Любопытно отметить, что топос инаковости чувств мог расширяться до целой нации, эмоциональный опыт которой противопоставлялся европейскому. Об этом, в сущности, говорит славянин в споре с европейцами в рамочном разговоре «Сороки-воровки» А. И. Герцена: «Я думаю, у нас оттого нет актрис, что их заставляют представлять такие страсти, которых они никогда не подозревали, а вовсе не от недостатка способностей»[284 - Герцен А. И. Собрание сочинений: В 30 т. Т. 4. Художественные произведения. 1841–1846 / Подгот. текста и ред. В. А. Путинцева. М., 1955. С. 217.]. К подобной риторике в отношении крестьян прибегали не только авторы-западники, но и славянофилы. В «Рассказе из народного быта» князя В. В. Львова, опубликованном в «Москвитянине» (1848), образованный нарратор, возвеличивая разные стороны крестьянской жизни и их характера, несколько снижает пафос, когда речь заходит о чувствах:

Мне сдается, что нелегкое дело предпринял я. Возбудить интерес читателей рассказом о внутренней жизни крестьян наших, в которых все хорошее и дурное так прикрыто наружною пестротой, а иногда даже, пожалуй, неотесанностью, что едва ли не половина на половину из нас сумела подметить настоящий характер их[285 - Львов В. В. Рассказ из народного быта // Москвитянин. 1848. № 12. С. 75.].

И в другом месте:

Если бы у крестьян все чувства были так же развиты как у нас, ежели бы они были так же внимательны как мы, особенно тогда, когда хотим непременно подметить что-нибудь, то верно те, с которыми говорил пастух (Панфил. – А. В.), уловили бы на нем такую улыбку… улыбку не улыбку, что-то похожее на улыбку, такую сардоническую гримасу, которая и Мефистофелю была бы к лицу[286 - Там же. С. 87–88.].
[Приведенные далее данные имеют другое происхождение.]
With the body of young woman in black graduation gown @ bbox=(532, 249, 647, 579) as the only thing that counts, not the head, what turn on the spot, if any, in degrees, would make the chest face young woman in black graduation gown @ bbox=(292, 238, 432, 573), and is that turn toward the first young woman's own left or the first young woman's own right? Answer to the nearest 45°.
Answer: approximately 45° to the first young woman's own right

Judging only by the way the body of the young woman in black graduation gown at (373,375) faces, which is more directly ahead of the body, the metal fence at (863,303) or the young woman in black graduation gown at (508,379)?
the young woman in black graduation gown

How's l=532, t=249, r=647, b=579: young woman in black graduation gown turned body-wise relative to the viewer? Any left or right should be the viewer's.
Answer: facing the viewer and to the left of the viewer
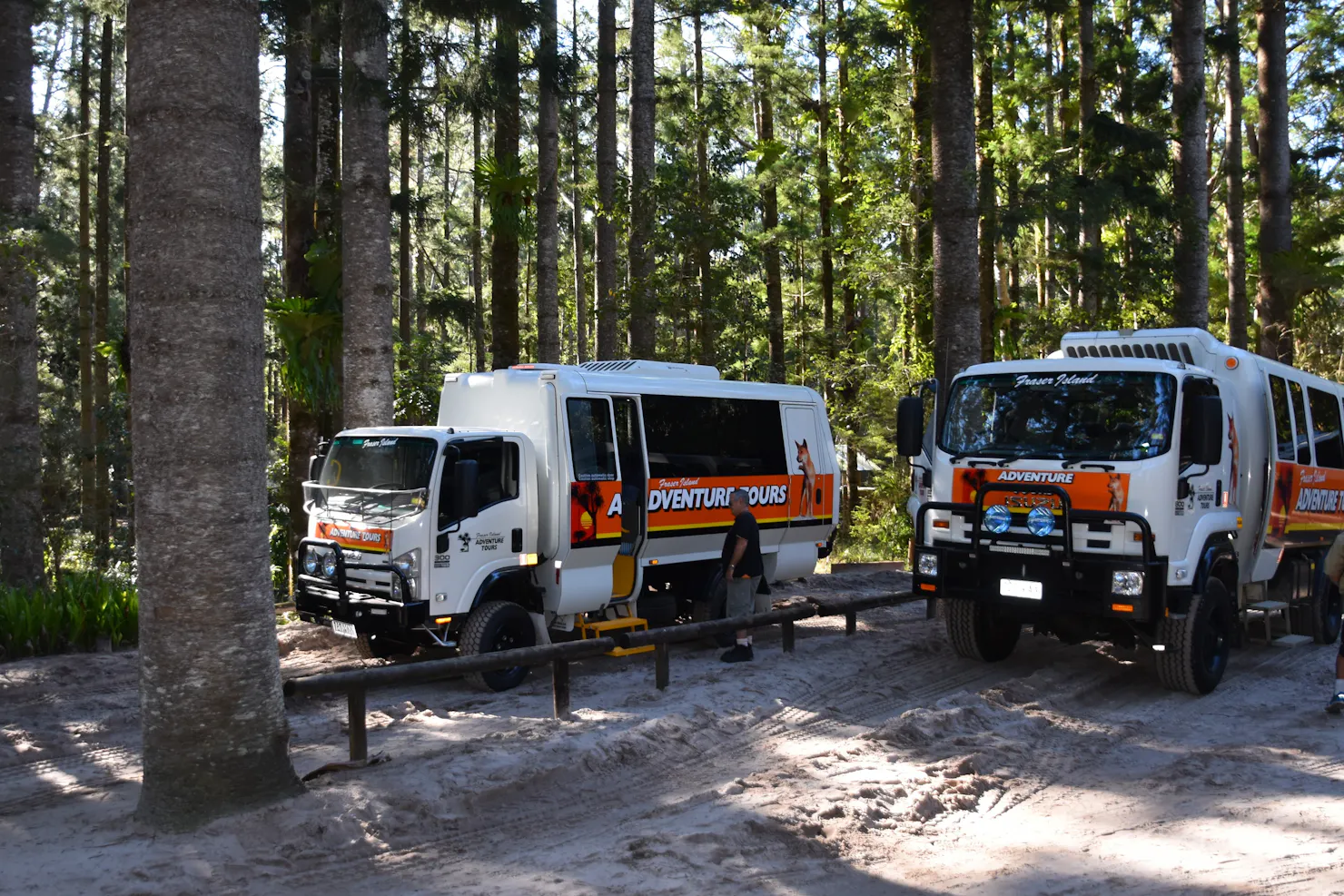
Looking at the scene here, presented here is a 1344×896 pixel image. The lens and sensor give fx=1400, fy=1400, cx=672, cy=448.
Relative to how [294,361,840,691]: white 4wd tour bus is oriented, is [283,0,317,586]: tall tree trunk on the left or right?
on its right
Резонно предположить, что преодоление топоса инаковости проще всего должно было происходить при обсуждении именно чувств, с чего, собственно, и началась полноценная репрезентация крестьян в русской прозе у Карамзина. Наиболее открыто и рефлексивно вопрос этот обсуждал Григорович в своих художественных произведениях. Так, в рассказе «В ожидании парома» (1857) собравшиеся дворяне спорят, отличаются ли страсти, переживаемые простолюдинами и людьми из других сословий:

– Я имею основание думать, что страсти вообще, т. е. как благородные, так и неблагородные, одинаково свойственны всему человеческому роду без различия состояний… – сказал собеседник в коричневом пальто: – на мои глаза (думаю я, на ваши точно так же), не существует между людьми другой разницы, как та, которую дают большая или меньшая степень развития и образования; но в деле страстей, мне по крайней мере так кажется, образование и развитие не имеют большого значения; они помогают только страсти иначе выразиться, смягчают форму; действие страсти, сущность нравственного процесса остается все та же…[287 - Григорович Д. В. В ожидании парома // Он же. Сочинения: В 3 т. Т. 2. М., 1988. С. 53. Интересный нарратологический анализ рассказа см. в недавней работе: Козлов А. Е. «В ожидании парома» Д. В. Григоровича: рефлексия и нарратив // Вестник Томского государственного университета. Филология. 2023. № 81. С. 209–224.]

Если на уровне рефлексии подобные идеи оказались артикулированы довольно поздно, в конце 1850?х гг., на уровне художественной репрезентации Григорович интуитивно касался их уже в первой повести «Деревня». Наряду с Тургеневым и Писемским ему суждено было стать одним из реформаторов прозы о крестьянах, существенно расширивших ее повествовательные возможности и, по сути, создавших жанр «рассказа из крестьянского быта».